A Columbia County jury on Thursday found former Columbia County commissioner Scott Dean guilty of molesting his adopted teen daughter.

The jury started deliberations late Wednesday afternoon and spent about seven hours discussing the case before rendering the verdict against Dean, also a former mayor of Harlem.

After the court clerk read the verdict, Dean hung his head but remained calm as deputies led him away to Columbia County Detention Center. The courtroom was silent except for the soft sobs of Dean’s wife, Renee, and eldest daughter, Marlin, hugging each other in the front row. Dean’s mother, Rikki Dean put her hand over her mouth.

Dean, 42, was charged with two counts of child molestation. He was accused of exposing himself to and inappropriately touching another daughter, one of five the Deans adopted from Guatemala in 2008.

Child molestation carries a 5-to-20-year sentence, Assistant District Attorney Parks White said. Judge James G. Blanchard Jr. did not immediately sentence Dean.

By request of Dean’s attorney, he will be sentenced at a later date, which was not set Thursday.

The verdict stunned some who knew Dean well.

“I’m honestly shocked,” said Harlem City Councilman John Thigpen, who served with Dean when he was mayor. “I’ve known Scott a while and I’m finding the whole thing hard to believe.”

Thigpen said he tried to offer Dean encouragement when the two spoke Wednesday evening.

“I talked to him (Wednesday) night and he was calm,” Thigpen said Thursday, “but I could tell he was in a nervous state and naturally worried.

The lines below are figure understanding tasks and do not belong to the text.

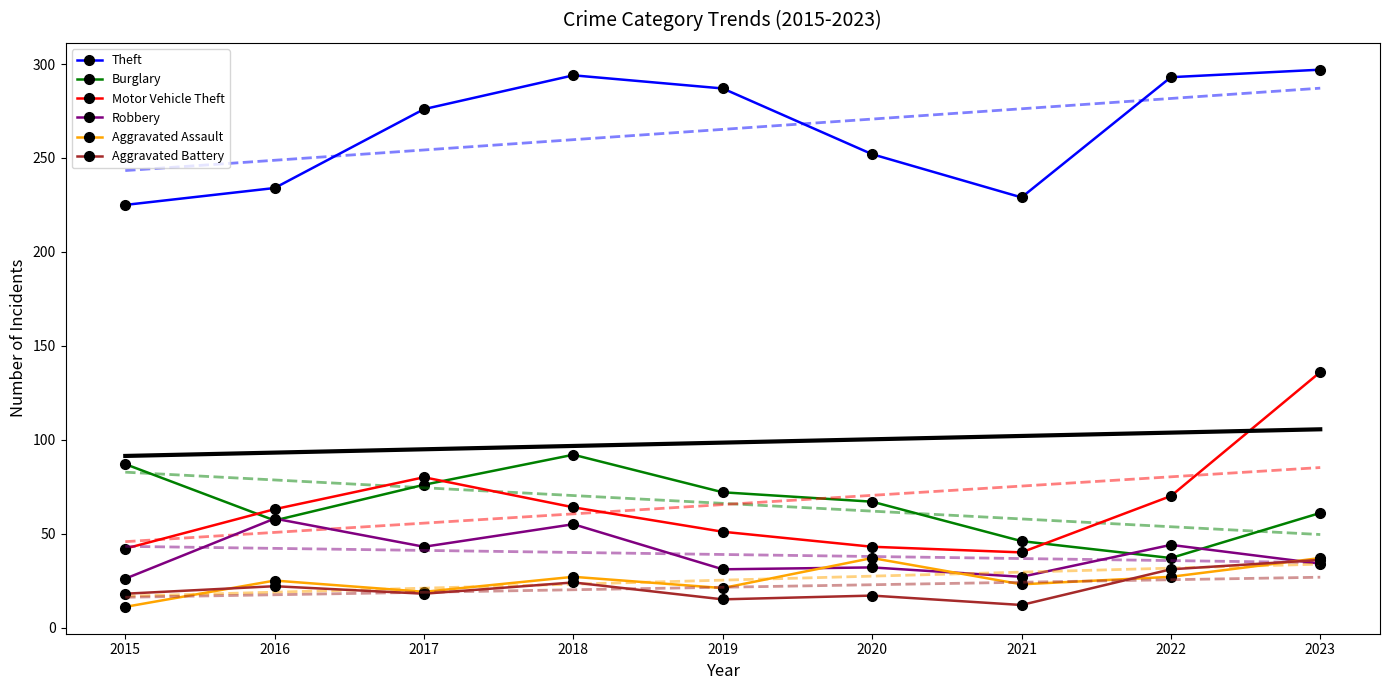

Which series has the widest spread of values?

Motor Vehicle Theft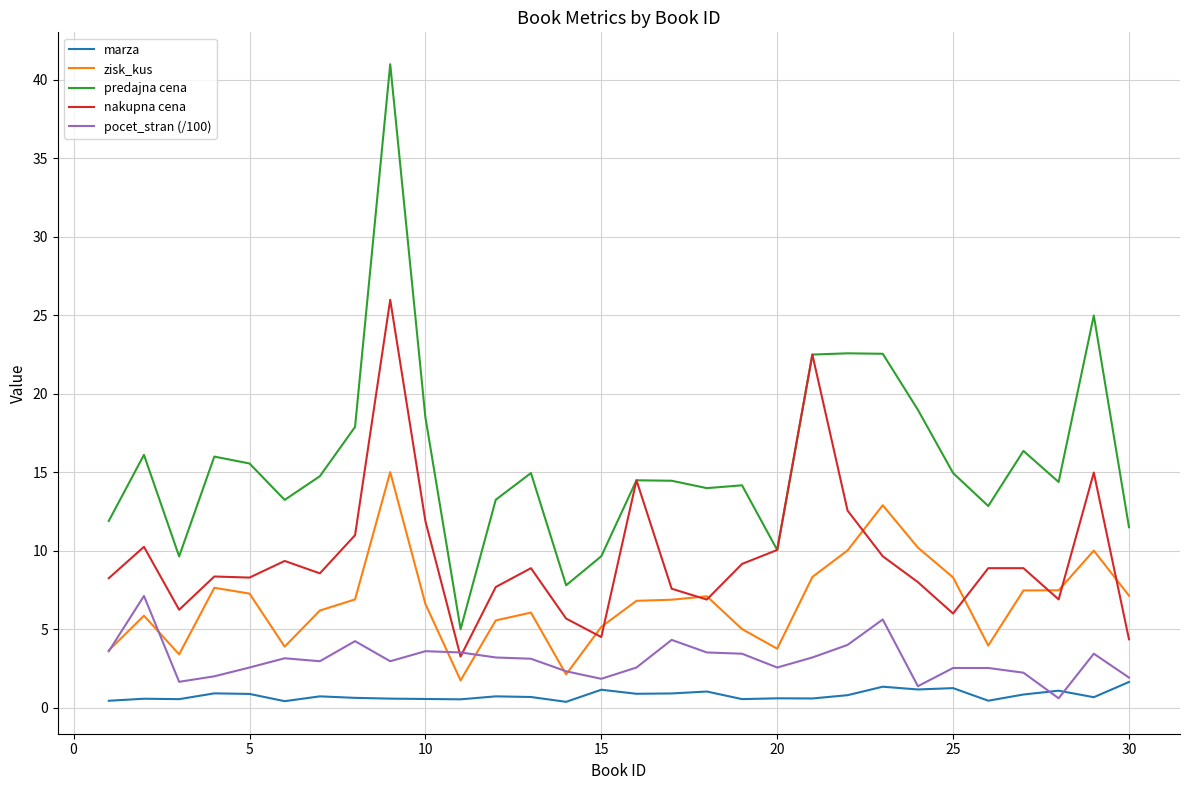

True or false: nakupna cena and marza intersect in this chart.

False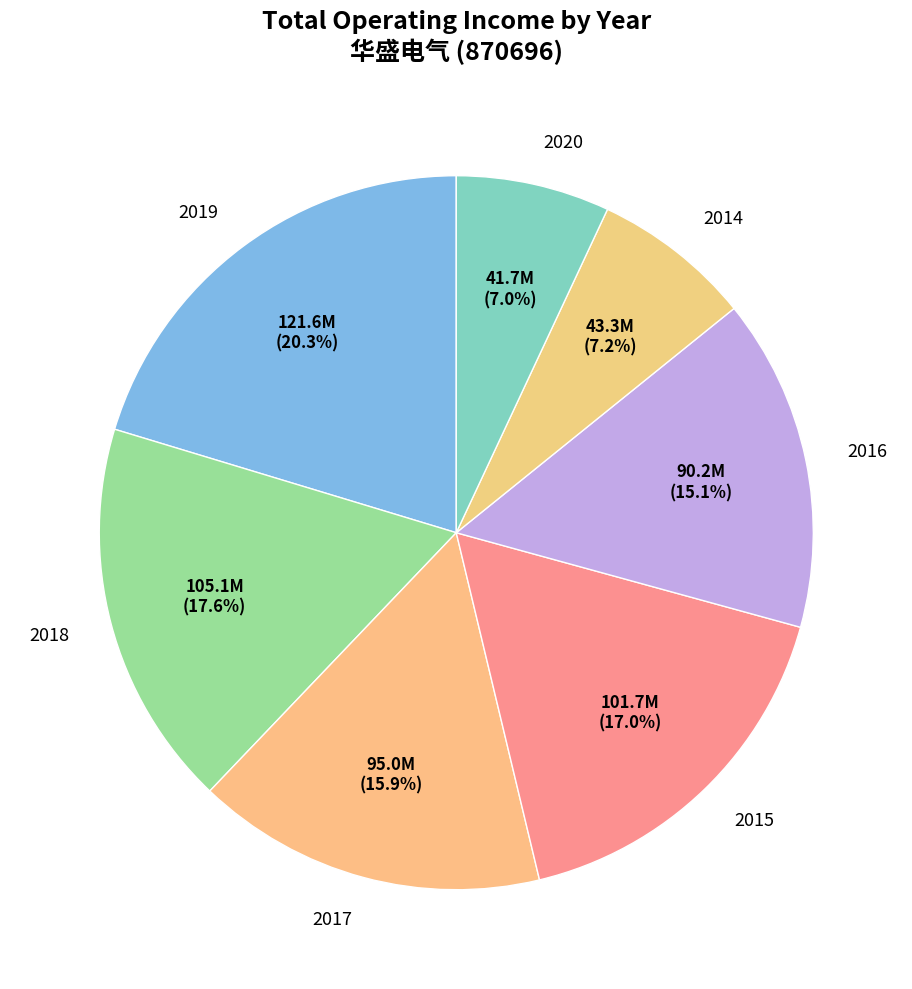

What portion of the pie excludes 2020?

93.0%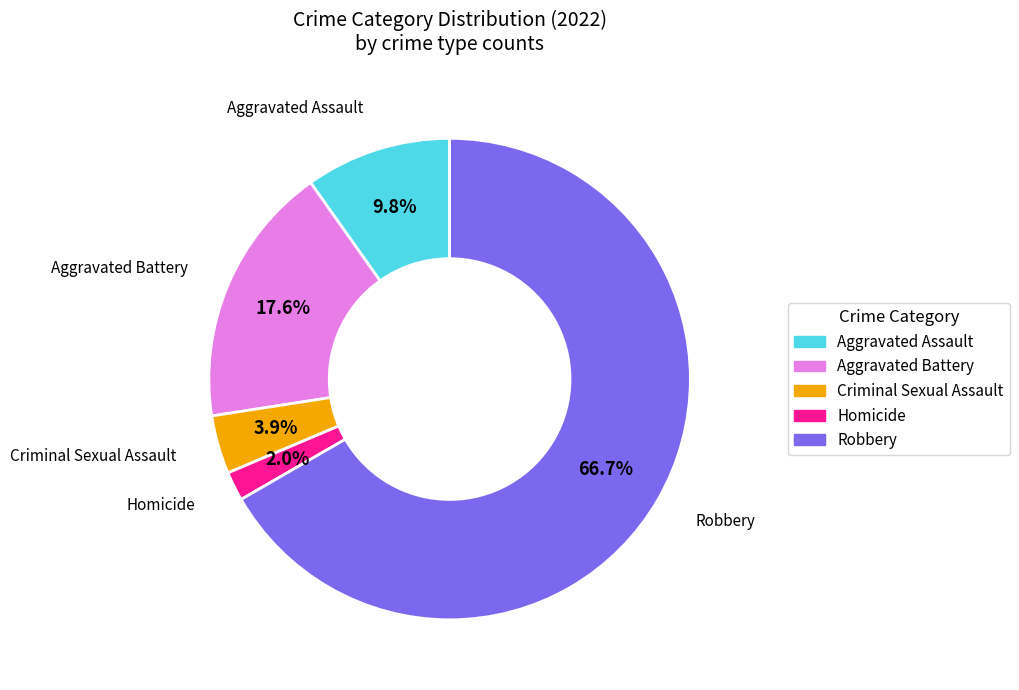

To the nearest percent, what portion does Robbery represent?

67%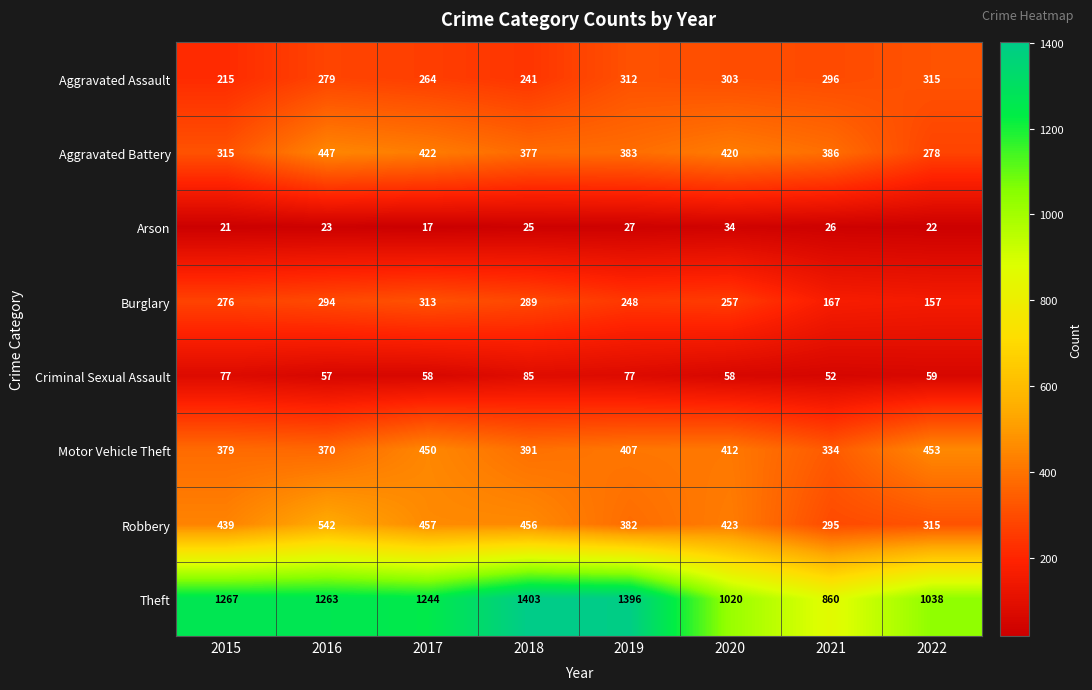

The value of Burglary at 2019 is 169. True or false?

False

I told him to keep his head up.”

The four-day trial featured Dean disputing charges from his daughter, now 17, that he crawled into her bed at night and touched her. She also said that Dean exposed himself to her by opening a towel he was wearing and said he wanted to have sex.

Defense attorney Pete Theodocion said during the trial that the girl made up the allegations because she was angry that Marlin left her behind when her sister ran away to Mexico in October 2010 and that there was tension with Dean’s wife.

Several people testified that the victim and another sister met with Dean’s wife and a family friend and said they lied about the allegations. But during her testimony, the victim stood by her story.

Marlin insinuated to Columbia County sheriff’s investigators that Dean tried to have sex with her but later recanted, saying she lied to make people feel sorry for her and send her money.

That there seemed to be some story changes by the girls made some residents question the verdict.

“I didn’t feel like it was compelling evidence,” said longtime Harlem resident Jack Hatcher. “The girls changed their stories. They first said they lied about it.”

Dean, a Harlem High School graduate, served on the Harlem City Council and more than five years as the city’s mayor before being elected to the county

commission in July 2008 to fill the seat vacated by Lee Anderson.

Dean was re-elected as the District 4 commissioner in November 2010 despite being accused several months earlier of sending inappropriate text messages to a married county employee.

He resigned from the position in February, when he was indicted on the child molestation charges.

Bill Morris replaced Dean as the District 4 Columbia County commissioner in a special election. He didn’t offer an opinion on the outcome of the trial.

“I’m just glad that it’s over,” Morris said. “It’s been a fast ordeal. I just want us to move forward.”